Can you turn the lines, from the first one up to and including the line with "A: No, there are no trucks.", into a Markdown table with the columns No. and Text, leaving out blank lines?
### Extracted material ###
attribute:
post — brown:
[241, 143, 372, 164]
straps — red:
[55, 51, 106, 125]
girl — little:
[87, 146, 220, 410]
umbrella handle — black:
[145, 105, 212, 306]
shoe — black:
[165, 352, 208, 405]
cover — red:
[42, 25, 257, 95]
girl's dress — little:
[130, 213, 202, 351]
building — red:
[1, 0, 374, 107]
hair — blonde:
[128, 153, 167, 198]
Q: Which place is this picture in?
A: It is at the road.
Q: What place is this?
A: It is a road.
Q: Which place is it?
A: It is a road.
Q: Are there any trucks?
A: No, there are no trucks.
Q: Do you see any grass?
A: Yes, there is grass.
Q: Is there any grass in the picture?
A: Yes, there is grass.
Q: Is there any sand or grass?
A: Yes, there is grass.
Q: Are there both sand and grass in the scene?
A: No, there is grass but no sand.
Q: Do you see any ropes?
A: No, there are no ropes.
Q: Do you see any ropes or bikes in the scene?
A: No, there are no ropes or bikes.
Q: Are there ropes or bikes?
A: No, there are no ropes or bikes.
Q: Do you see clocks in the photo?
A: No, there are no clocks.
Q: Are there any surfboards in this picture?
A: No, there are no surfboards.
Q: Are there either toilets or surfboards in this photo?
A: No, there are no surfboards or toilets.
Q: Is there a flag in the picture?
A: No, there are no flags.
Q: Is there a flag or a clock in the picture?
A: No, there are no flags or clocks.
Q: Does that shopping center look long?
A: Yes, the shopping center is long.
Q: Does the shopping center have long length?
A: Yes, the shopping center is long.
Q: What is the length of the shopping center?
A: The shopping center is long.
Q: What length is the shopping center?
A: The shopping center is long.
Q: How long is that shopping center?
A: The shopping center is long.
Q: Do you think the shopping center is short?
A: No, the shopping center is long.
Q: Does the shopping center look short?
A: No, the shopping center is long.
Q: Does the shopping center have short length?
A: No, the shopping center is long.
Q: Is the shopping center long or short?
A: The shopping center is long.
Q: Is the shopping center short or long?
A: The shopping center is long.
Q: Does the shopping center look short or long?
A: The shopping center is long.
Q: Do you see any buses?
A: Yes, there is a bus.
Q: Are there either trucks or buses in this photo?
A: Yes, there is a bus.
###
**Reply**
| No. | Text |
|---|---|
| 1 | attribute: |
| 2 | post — brown: |
| 3 | [241, 143, 372, 164] |
| 4 | straps — red: |
| 5 | [55, 51, 106, 125] |
| 6 | girl — little: |
| 7 | [87, 146, 220, 410] |
| 8 | umbrella handle — black: |
| 9 | [145, 105, 212, 306] |
| 10 | shoe — black: |
| 11 | [165, 352, 208, 405] |
| 12 | cover — red: |
| 13 | [42, 25, 257, 95] |
| 14 | girl's dress — little: |
| 15 | [130, 213, 202, 351] |
| 16 | building — red: |
| 17 | [1, 0, 374, 107] |
| 18 | hair — blonde: |
| 19 | [128, 153, 167, 198] |
| 20 | Q: Which place is this picture in? |
| 21 | A: It is at the road. |
| 22 | Q: What place is this? |
| 23 | A: It is a road. |
| 24 | Q: Which place is it? |
| 25 | A: It is a road. |
| 26 | Q: Are there any trucks? |
| 27 | A: No, there are no trucks. |